→ PROBLEM REQUIREMENTS
Copy every line of the data in which the word "gocolly" occurs.
* * *
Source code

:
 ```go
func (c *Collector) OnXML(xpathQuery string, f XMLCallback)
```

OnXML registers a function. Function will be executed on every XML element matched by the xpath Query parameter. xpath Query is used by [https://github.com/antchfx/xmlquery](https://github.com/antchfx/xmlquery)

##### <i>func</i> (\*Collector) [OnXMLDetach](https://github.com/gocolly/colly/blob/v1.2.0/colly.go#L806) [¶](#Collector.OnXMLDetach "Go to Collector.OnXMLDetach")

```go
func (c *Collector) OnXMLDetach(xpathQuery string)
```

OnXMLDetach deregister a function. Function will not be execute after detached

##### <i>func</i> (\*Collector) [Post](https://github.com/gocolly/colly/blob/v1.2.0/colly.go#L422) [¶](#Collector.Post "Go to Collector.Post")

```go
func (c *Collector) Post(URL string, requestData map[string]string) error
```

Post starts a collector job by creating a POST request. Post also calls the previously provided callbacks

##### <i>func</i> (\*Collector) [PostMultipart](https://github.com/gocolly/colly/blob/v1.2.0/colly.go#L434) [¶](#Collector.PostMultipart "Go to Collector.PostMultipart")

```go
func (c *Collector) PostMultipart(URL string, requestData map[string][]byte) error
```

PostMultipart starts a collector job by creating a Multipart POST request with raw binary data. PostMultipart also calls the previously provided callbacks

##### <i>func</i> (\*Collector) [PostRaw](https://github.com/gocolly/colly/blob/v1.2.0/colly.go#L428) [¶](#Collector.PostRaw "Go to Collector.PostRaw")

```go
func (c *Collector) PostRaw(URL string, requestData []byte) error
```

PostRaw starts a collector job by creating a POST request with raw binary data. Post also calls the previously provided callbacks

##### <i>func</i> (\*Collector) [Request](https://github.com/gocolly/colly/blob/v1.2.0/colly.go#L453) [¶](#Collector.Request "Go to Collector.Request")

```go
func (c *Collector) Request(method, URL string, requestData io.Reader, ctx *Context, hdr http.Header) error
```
* * *
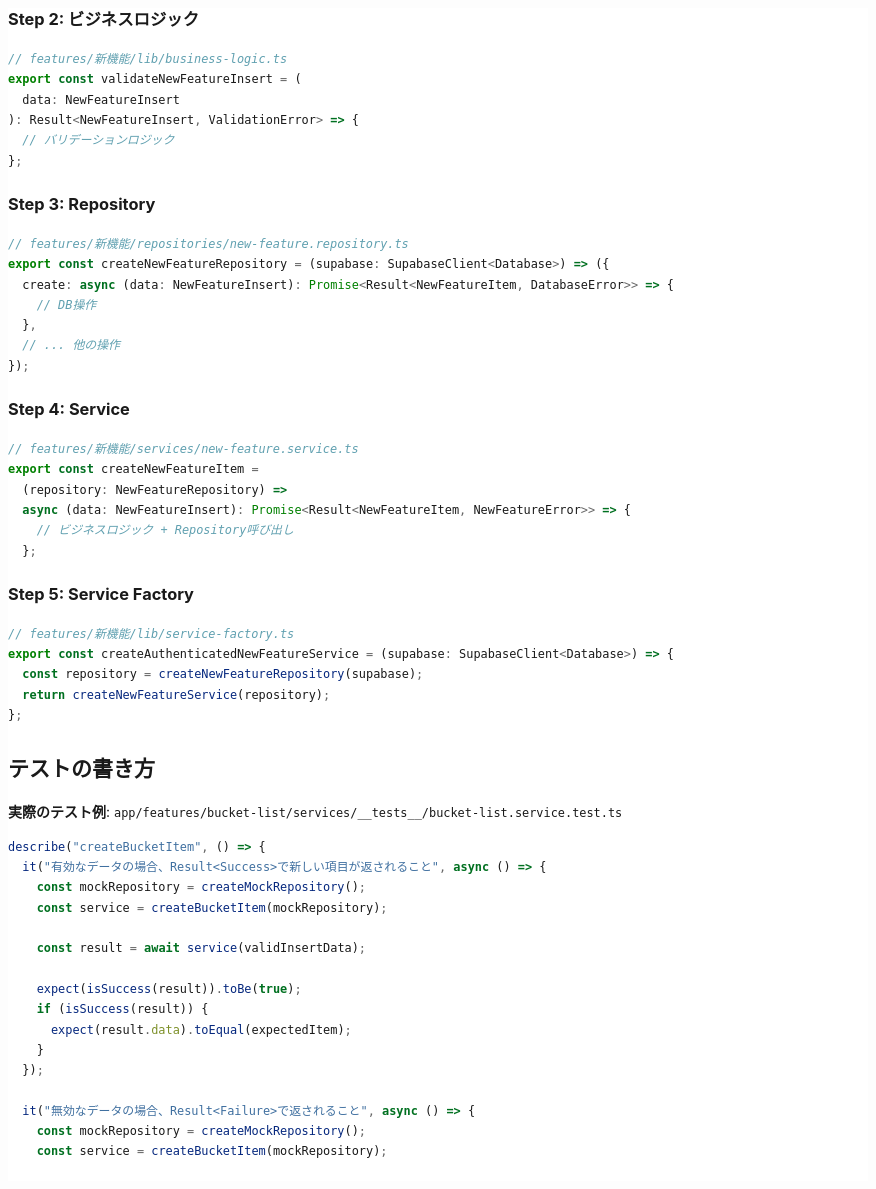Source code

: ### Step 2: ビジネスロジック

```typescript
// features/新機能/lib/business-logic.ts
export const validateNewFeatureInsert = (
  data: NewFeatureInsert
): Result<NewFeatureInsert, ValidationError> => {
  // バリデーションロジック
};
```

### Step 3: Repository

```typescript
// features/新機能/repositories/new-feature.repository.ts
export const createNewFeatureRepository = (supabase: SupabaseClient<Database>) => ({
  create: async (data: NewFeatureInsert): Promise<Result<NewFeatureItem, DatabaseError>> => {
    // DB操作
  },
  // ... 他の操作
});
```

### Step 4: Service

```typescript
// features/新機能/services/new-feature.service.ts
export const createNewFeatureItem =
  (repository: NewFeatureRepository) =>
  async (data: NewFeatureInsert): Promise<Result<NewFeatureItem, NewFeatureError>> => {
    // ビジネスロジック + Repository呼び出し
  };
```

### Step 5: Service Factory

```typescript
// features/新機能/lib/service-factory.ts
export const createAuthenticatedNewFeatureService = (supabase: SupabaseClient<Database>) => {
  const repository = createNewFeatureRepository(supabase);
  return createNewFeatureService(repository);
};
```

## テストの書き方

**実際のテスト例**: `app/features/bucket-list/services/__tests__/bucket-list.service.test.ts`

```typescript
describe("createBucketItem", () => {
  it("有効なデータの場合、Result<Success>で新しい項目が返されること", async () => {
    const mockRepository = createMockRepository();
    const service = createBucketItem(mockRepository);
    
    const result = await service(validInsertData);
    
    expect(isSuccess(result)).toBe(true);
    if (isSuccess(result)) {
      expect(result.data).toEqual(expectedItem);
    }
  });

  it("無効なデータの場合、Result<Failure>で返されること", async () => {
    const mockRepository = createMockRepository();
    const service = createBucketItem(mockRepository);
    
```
* * *
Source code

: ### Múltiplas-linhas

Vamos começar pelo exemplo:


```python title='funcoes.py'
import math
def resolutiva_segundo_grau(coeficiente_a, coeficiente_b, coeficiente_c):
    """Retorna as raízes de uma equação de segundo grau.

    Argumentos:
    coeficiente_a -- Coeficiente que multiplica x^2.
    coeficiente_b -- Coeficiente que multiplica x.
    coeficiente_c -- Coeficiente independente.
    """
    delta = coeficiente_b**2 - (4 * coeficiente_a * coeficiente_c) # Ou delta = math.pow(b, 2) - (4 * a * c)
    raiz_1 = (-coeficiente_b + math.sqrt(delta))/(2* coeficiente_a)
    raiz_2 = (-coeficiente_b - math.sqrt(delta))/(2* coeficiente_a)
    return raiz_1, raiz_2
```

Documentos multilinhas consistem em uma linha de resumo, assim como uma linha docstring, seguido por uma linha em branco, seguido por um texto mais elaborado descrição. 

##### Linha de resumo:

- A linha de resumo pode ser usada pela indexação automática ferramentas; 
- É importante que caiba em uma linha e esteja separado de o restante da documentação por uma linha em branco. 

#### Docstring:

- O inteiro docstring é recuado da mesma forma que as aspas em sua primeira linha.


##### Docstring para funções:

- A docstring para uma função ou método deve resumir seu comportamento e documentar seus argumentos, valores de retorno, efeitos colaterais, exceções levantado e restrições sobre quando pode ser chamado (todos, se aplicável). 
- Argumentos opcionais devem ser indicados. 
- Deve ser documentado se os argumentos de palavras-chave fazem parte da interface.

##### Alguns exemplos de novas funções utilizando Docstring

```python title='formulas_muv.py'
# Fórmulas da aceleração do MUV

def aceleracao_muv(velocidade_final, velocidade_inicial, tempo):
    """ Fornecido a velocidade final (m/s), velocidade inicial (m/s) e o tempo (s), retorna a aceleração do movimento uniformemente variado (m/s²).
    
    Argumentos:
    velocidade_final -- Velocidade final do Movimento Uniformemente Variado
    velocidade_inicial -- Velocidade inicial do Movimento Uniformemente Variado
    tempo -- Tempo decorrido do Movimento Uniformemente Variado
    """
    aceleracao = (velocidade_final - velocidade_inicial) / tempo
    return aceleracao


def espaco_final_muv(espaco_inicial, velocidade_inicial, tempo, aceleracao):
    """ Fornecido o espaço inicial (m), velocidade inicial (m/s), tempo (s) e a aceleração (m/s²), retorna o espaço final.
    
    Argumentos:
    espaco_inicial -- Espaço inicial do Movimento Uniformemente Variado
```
* * *
→ SOLUTION TO THE PROBLEM
##### <i>func</i> (\*Collector) [OnXMLDetach](https://github.com/gocolly/colly/blob/v1.2.0/colly.go#L806) [¶](#Collector.OnXMLDetach "Go to Collector.OnXMLDetach")
##### <i>func</i> (\*Collector) [Post](https://github.com/gocolly/colly/blob/v1.2.0/colly.go#L422) [¶](#Collector.Post "Go to Collector.Post")
##### <i>func</i> (\*Collector) [PostMultipart](https://github.com/gocolly/colly/blob/v1.2.0/colly.go#L434) [¶](#Collector.PostMultipart "Go to Collector.PostMultipart")
##### <i>func</i> (\*Collector) [PostRaw](https://github.com/gocolly/colly/blob/v1.2.0/colly.go#L428) [¶](#Collector.PostRaw "Go to Collector.PostRaw")
##### <i>func</i> (\*Collector) [Request](https://github.com/gocolly/colly/blob/v1.2.0/colly.go#L453) [¶](#Collector.Request "Go to Collector.Request")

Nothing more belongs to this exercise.